11th March 2019 | Words by Jack Hart @ WildBounds HQ
The continued destruction of our world’s wild places through human-caused global warming and deforestation is nothing short of a travesty, and yet it continues nonetheless. On the whole, the outdoor industry’s response has been positive, ushering in a flurry of recycled fabrics, local manufacturing and ethical practises, but far more is needed. It’s the reason Chris Packham created his A People’s Manifesto For Wildlife. It’s the reason that we created our Eco-Friendly Collection. It’s also the reason why Adventure Uncovered exists.
In many ways, outdoor adventure and environmentalism have a conflicted relationship – encouraging people to engage with the natural world is imperative to helping them flourish as human beings, and yet shepherding more and more tourists into wild places damages their often fragile ecosystems. It’s a double-edged sword that AU founder James Wight is only too aware of. “It’s a real conflict now, given the seriousness of the sustainability crisis,” he says. “Itchy feet and a sort of nomadic, wandering existence has always been a part of me [but] this year I’ve been more conscious of that and have had the pleasure of exploring more of the UK and Ireland, working on the project as I go along.”
The “project” seems an odd way of describing something as varied and extensive as Adventure Uncovered (the platform regularly publishes new content online and holds several events each year, with more in the pipeline) but Wight definitely sees it as an incomplete article. “Our main focus is to continue building momentum and transform this experiment into a serious platform and business, and therefore [we need to] focus on the financial side of things or our longer-term goals and dreams won’t come to fruition”. At present, the team is a collective of part-timers and students pitching in when they can and gathering in shared workspaces, supported by a modest smattering of sponsors. “The team who are involved so far, however, have all been absolutely incredible: passionate and dedicated. Without them, we wouldn’t exist.”
What Adventure Uncovered have achieved in their short existence (Wight founded the project in 2015) is remarkable. Beyond their online platform, which boasts eloquently written articles exploring a range of environmental and social issues in outdoor adventure, their collection of events ranges from an annual film festival to immersive experiences in the outdoors. “As a human race, we’re transforming into ‘metro-sapiens’ and it’s really important to reconnect with nature,” he explains. “So they’re all about connection: humans and the environment.
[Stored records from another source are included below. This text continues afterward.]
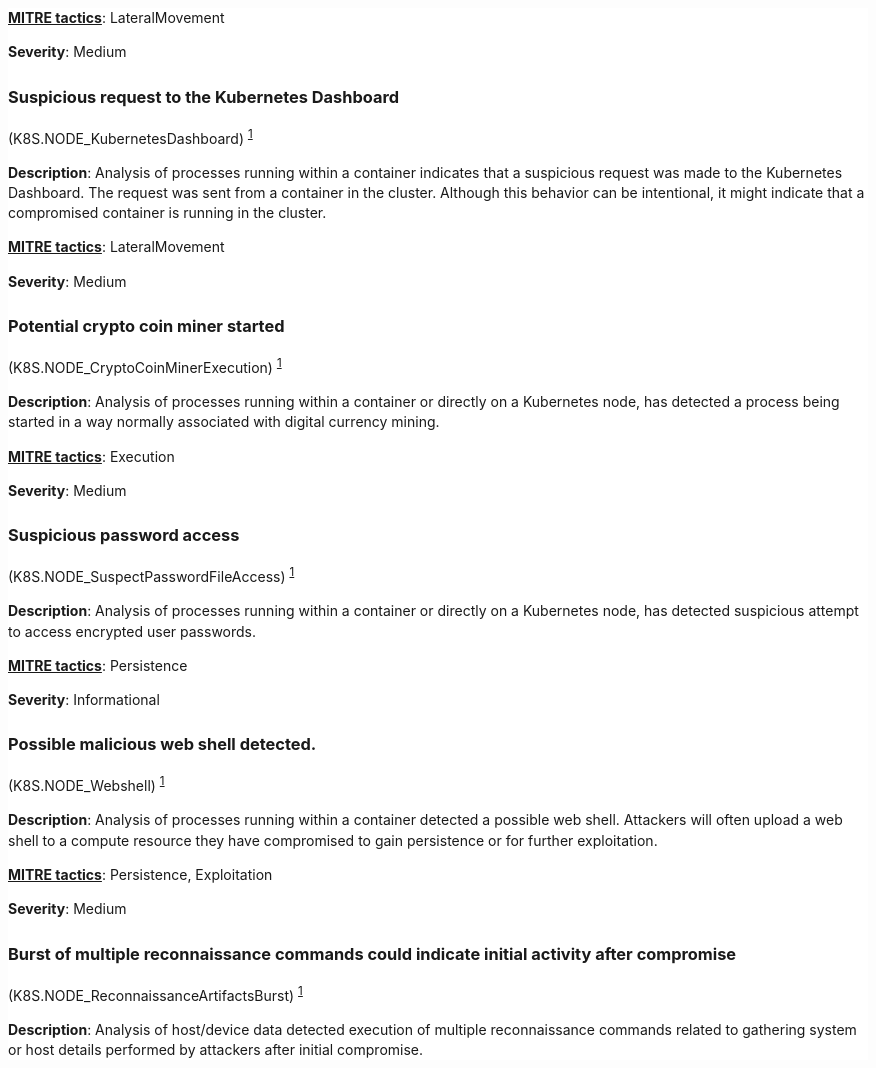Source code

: **[MITRE tactics](#mitre-attck-tactics)**: LateralMovement

**Severity**: Medium

### **Suspicious request to the Kubernetes Dashboard**

(K8S.NODE_KubernetesDashboard) <sup>[1](#footnote1)</sup>

**Description**: Analysis of processes running within a container indicates that a suspicious request was made to the Kubernetes Dashboard. The request was sent from a container in the cluster. Although this behavior can be intentional, it might indicate that a compromised container is running in the cluster.

**[MITRE tactics](#mitre-attck-tactics)**: LateralMovement

**Severity**: Medium

### **Potential crypto coin miner started**

(K8S.NODE_CryptoCoinMinerExecution) <sup>[1](#footnote1)</sup>

**Description**: Analysis of processes running within a container or directly on a Kubernetes node, has detected a process being started in a way normally associated with digital currency mining.

**[MITRE tactics](#mitre-attck-tactics)**: Execution

**Severity**: Medium

### **Suspicious password access**

(K8S.NODE_SuspectPasswordFileAccess) <sup>[1](#footnote1)</sup>

**Description**: Analysis of processes running within a container or directly on a Kubernetes node, has detected suspicious attempt to access encrypted user passwords.

**[MITRE tactics](#mitre-attck-tactics)**: Persistence

**Severity**: Informational

### **Possible malicious web shell detected.**

(K8S.NODE_Webshell) <sup>[1](#footnote1)</sup>

**Description**: Analysis of processes running within a container detected a possible web shell. Attackers will often upload a web shell to a compute resource they have compromised to gain persistence or for further exploitation.

**[MITRE tactics](#mitre-attck-tactics)**: Persistence, Exploitation

**Severity**: Medium

### **Burst of multiple reconnaissance commands could indicate initial activity after compromise**

(K8S.NODE_ReconnaissanceArtifactsBurst) <sup>[1](#footnote1)</sup>

**Description**: Analysis of host/device data detected execution of multiple reconnaissance commands related to gathering system or host details performed by attackers after initial compromise.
The events are not only adventurous but explore conservation and mental health.”
Their annual gathering of inquisitive minds and influential figures in the industry, AU Live, is hosted in the hopes of furthering environmental initiatives. “My initial idea for this was really a TED Talks for adventure and the outdoors,” muses Wight. “To really drive it forward I need funding and responsible corporate partners who are leading the way in sustainability. To date, Arc’teryx have been kind enough to provide that support, plus countless partners. I’m confident it will come good at some point with securing courageous founding partners who want to support us.”
Clearly, it’s an uphill struggle. Despite increased efforts from brands throughout the outdoor adventure sphere to improve their sustainability and engage with environmental issues, Wight hasn’t had it easy in creating the platform. “It’s been really hard making our events plastic-free and using local food suppliers – it’s expensive to be sustainable in a world driven by consumption. It’s worth investing, though, as the products and relationships you buy and build in this space are built to last.”
Perhaps because they’ve not had it all their way, Adventure Uncovered has been created as a strong, principled outfit with extensive connections throughout the outdoor industry. 2018’s AU Live was well-attended by figures from influential brands, Finisterre among them. They’ve got ambitious goals, true, but then picking a fight with the forces behind global warming was never going to easy. In just a few years, they’ve created an influential platform with clear goals, however tough it might be to realise them. Their next steps? “Watch this space.”